Trust and credibility in our politicians and the political process is all very fine, but government leaders know it comes a poor second to the state of nation’s finances.
In Adare, Fine Gael began beating the economy drum. Loudly. They’ll keep up the racket until the general election is over.
There wasn’t a bother on Enda when he bustled into the Dunraven Arms Hotel in Adare, businesslike in his shirtsleeves, jacket slung jauntily over his shoulder. Raring to go at the start of the political season, all thoughts of sleeveen politics banished until the next crisis.
The blame for which, if past performances are an indicator, will end up at someone else’s door anyway.
The drums were out, beating the same message: “Securing the Recovery.”
It was the backdrop in the conference hall – overlooking a lovely graveyard – where the politicians went to discuss election tactics and budget preparations.
As the Taoiseach and his Ministers pledged prudence, going forward, the Minister for Finance was also going forward in similar fashion above at the banking inquiry in Dublin.
The economy may be steaming ahead, but they won’t be doing any “daft spending” in the budget, promised Michael Noonan.
Well, he says that now....
But then you think of the Fennelly report and the Taoiseach’s deluded yarns and wonder will Enda surprise himself again by unintentionally orchestrating a spending splurge as polling day approaches.
It won’t surprise the rest of us now, though. Which is a little sad, given the great promise of the post-Fianna Fáil, stroke-free zone that was to be our shiny new Coalition.
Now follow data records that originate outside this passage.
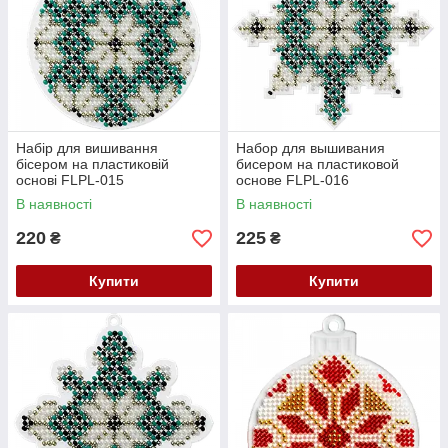
Набір для вишивання
Набор для вышивания
бісером на пластиковій
бисером на пластиковой
основі FLPL-015
основе FLPL-016
В наявності
В наявності
220
225
₴
₴
Купити
Купити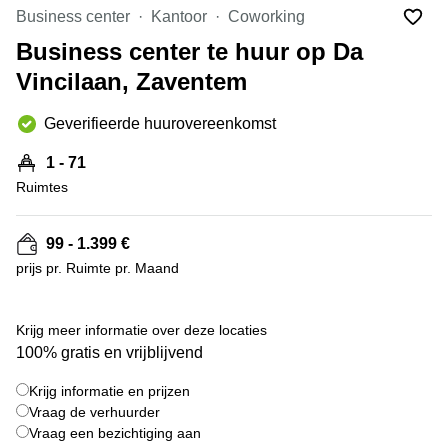
kantoor
Mechelen
Elsene
Business center
Kantoor
Coworking
huren
Coworking-
Business center te huur op Da
Brugge
ruimtes te
Vincilaan, Zaventem
huur in
Herentals
Gent
Aalst
Geverifieerde huurovereenkomst
Coworking
Sint-
Oostende
1 - 71
Niklaas
Ruimtes
Vergaderzaal
huren in
Gent
99 - 1.399 €
prijs pr. Ruimte pr. Maand
Handelspand
te huur in
Hasselt
+ 50 foto's
Krijg meer informatie over deze locaties
Location
100% gratis en vrijblijvend
centre
d'affaires
Krijg informatie en prijzen
à Mons
Vraag de verhuurder
Huren
Vraag een bezichtiging aan
virtueel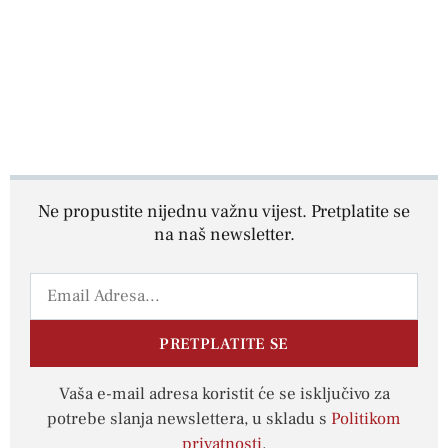
Ne propustite nijednu važnu vijest. Pretplatite se
na naš newsletter.
PRETPLATITE SE
Vaša e-mail adresa koristit će se isključivo za
potrebe slanja newslettera, u skladu s
Politikom
privatnosti
.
But for the moment, it is enough for Enda to assure that “this Government are not going to do anything in a populist fashion to disrupt that competent management of the economy and the slow and steady progress that we are making now.”
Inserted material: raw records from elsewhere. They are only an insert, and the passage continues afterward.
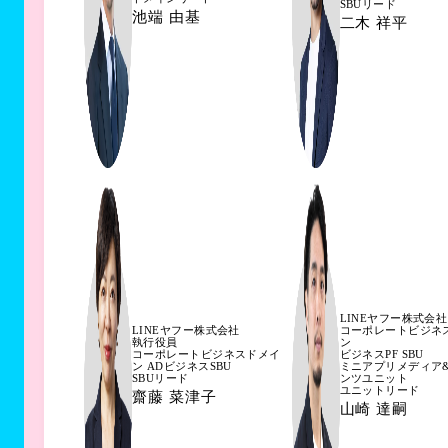
SBUリード
池端 由基
二木 祥平
LINEヤフー株式会社
LINEヤフー株式会社
コーポレートビジネ
執行役員
ン
コーポレートビジネスドメイ
ビジネスPF SBU
ン ADビジネスSBU
ミニアプリメディア
SBUリード
ンツユニット
ユニットリード
齋藤 菜津子
山崎 達嗣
Beating that drum of financial recovery, stability and growth. The alternative? Chaos and instability.
The people who worked on “hauling back our country from the economic catastrophic situation which we inherited four years ago” were busy hammering out the message.
It will register with a lot of voters and scare a lot of voters. Fine Gael’s strategists know what they’re at.
There was the complication of events in Northern Ireland to add to the mix. The Taoiseach seemed very keen to address the issues (if Bertie could do it...) and seemed well briefed.
That would be Tommy Gorman of RTÉ. He’ll be delighted.
Ministers Frances Fitzgerald and Simon Coveney were putting themselves about, anxious to talk about the refugee crisis. Leo Varadkar was sporting an impressive holiday tan and saying he hoped people would get an extra few bob in the budget.
The main reason for the think-in – easy publicity and photo opportunities – went ahead as normal. Enda was wearing enough foundation on his face to give Panti Bliss a run for her money.
The entire parliamentary party gathered on the lawn in the afternoon sunshine to do the happy-go-lucky group stride towards the cameras, Enda in the middle of the front row, Derek looming behind.
They marched, in chaotic fashion, towards the apple tree at the far end and then the photographers sent them back to do it again. They lumbered forwarded, laughing for the cameras and belting each other on the back.
Enda told the journalists not to rob any apples. Some of his more loyal backbenchers had to be stretchered away, they laughed so much.
The apples were cookers. Sour. “We putting them into tarts,” said the hotel manager.
Alan Shatter sat in the back row. The politicians, with their short attention spans, were in and out of the hall all afternoon. And so the political season begins.
“Are you happy to be back?” inquired a smiling backbencher.
“No,” we said.
To which she replied, “At least you could pretend. Like the rest of us.”